2.21.2012

books: bookmarks

I just found a fortune cookie fortune someone used as a bookmark.
It reads

WHEN SHATING OVER THIN ICE, YOUR SAFETY IS IN YOUR SPEED

Man, they were thisclose to the greatest Engrish typo of all time.

People use all sorts of stuff as bookmarks, although uninteresting scraps of blank paper are far and away the most common.  I've found Opium Dealer Tax Stamps (circa 1925), Iraqi folding money with Saddam's face on it, nude snapshots, green stamps, grocery lists, playing cards, newspaper clippings (usually related to the book or the author of the book), bible tracts & one time a ribbon of condoms, thankfully still in their packages.

Customers always ask if I'm looking for money when I flip through their books, but I'm just checking for loose pages & highlighting.  Contrary to urban legend hardly anyone hides money in books- I found a $20 one time, and the boss (with 40+ years in the biz) once found a crisp $100 bill, but that's it.

The largest monetary find came from one of our longtime regulars, Paulette.
She led a merry, globe-trotting life in another age, but is now a frail widow who stops by several times a week as dictated by the city bus schedule.

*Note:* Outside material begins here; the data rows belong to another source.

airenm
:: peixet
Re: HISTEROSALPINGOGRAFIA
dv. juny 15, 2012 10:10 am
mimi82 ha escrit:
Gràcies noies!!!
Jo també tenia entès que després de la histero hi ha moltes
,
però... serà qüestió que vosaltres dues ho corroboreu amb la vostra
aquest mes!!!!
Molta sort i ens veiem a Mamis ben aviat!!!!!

She used to drive me crazy- she's always putting stuff on hold, but she's not sure if she has a copy or not and wonders if she can call us later if she has it and we can put it back?
Eventually I got enough therapy under my belt to realize she wasn't accosting me, she was just lonely- now we get along famously.

Anyway, a while back we bought a large library from a retiring professor, an avid reader and collector his entire life with an emphasis on foreign languages and the classics, which also happens to be Paulette's main areas of interest.  In the process of meticulously inspecting one of his books she found an envelope containing $300.

Paulette is old school- even in the reduced circumstances of a pensioner living on public assistance, counting pennies to make sure she can cover bus fare, she marched up to the counter and turned the cash over to the boss.

He tried to persuade her to take it- no dice.
He tried bargaining- you take half, we take half.
No.
He tried giving her a $300 store credit in exchange.
She wouldn't hear of it.

Eventually he took the money, having run out of other options.  We do what we can for her, or rather we do what she'll let us do- she won't accept discounts, so we have to try and sneak them past her.
And I don't take her books off hold any more, at least not without checking with her first.